Uncertainties loom over post-Brexit scenario. /VCG Photo
Uncertainties loom over post-Brexit scenario. /VCG Photo
As the clock struck 11.00.p.m. GMT on January 31, Brexit has finally happened. The departure, 1,317 days after the UK voted to leave the EU bloc, brings not only wild cards for the British economy, but also marks the start of a transition period in which London and Brussels will hash out the terms of their future ties.
The transition period is to end 11 months from now, during which the UK will try to negotiate a deal with Brussels on their future relationship. British trade rules will be restructured, the financial industry will face shocks, and labor shortages will also be on the rise. In the event that no trade agreement is in place between the two parties involved, they will have to fall back on the World Trade Organization (WTO) terms.
Both parties will hurtle to establish their priorities and red lines. The UK may well care for near-friction-less trade with the EU while enjoying the freedom to ink trade deals with the rest of the world. For the EU, the priority will likely be keeping the UK as close to EU regulations as possible and protect European interests.

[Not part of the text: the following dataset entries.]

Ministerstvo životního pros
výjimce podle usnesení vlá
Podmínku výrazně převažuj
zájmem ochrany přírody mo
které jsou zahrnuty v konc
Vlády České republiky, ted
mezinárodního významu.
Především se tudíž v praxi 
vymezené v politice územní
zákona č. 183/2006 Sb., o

Industry insiders, on the whole, reckon that a limited goods trade agreement between the EU and the UK would make its debut before the transition period wraps up, but unsettled feud snarling fisheries and financial services still lingers on, giving a slim hope for the all-sided trade deal within a finite time.
The United States is the UK's second-largest trading partner secondary only to the European Union, but as the UK seeks to impose digital taxes on U.S. tech companies and the U.S. threatens to impose tariffs on British vehicles, the two parties have a long way to go to complete the free trade negotiations.
In addition, for economies that already have a free trade agreement with the European Union, the UK needs to renew the negotiations; for those that have not yet inked a free trade deal with the European Union, the country can also get the negotiations in gear after Brexit.
UK's financial service industry, the country's biggest tax earner and pillar sector, risks being cut adrift from its main export market. UK serves as the world's top net exporter of financial services with over 40 percent flowing into the EU. After Brexit, the degree of market access granted to British financial companies in the EU will decline to a certain extent.
More than 300 banks, insurers and asset managers in the UK have already opened new EU hubs to ensure continuity of service with European customers whatever form Brexit takes, according to Reuters.
A report by audit firm Ernst & Young in 2019 denotes that financial service companies moved one trillion pounds (about 1.3 trillion U.S. dollars) in assets to the rest of Europe due to the Brexit, and some 7,000 financial services jobs stood to be transferred from London to Europe, "with around 2,000 new jobs set to be hired in European financial hubs over the UK capital."
But thanks to the UK's upper hand in long-time accumulation of financial strengths and booming financial technology, it is well-entrenched as a global financial hub within sight. The latest report released by the City of London signifies that London extends its lead as the world's premier foreign exchange trading venue via occupying more than 40 percent of the global foreign exchange market.
Brexit may also exacerbate labor shortage in the UK, especially in agriculture, construction and medical care industries that rest heavily on EU's experienced labor force, and the manpower tightness could in turn further clobber the country's already subdued economic growth potential.
The UK government is due to publish a white paper on new immigration policy in March to put into practice the new immigration policy immediately after ending the Brexit transition period, which is poised to settle on bringing in high-skilled immigrants regardless of their nationality, but the overall number of immigrants will decline in years to come.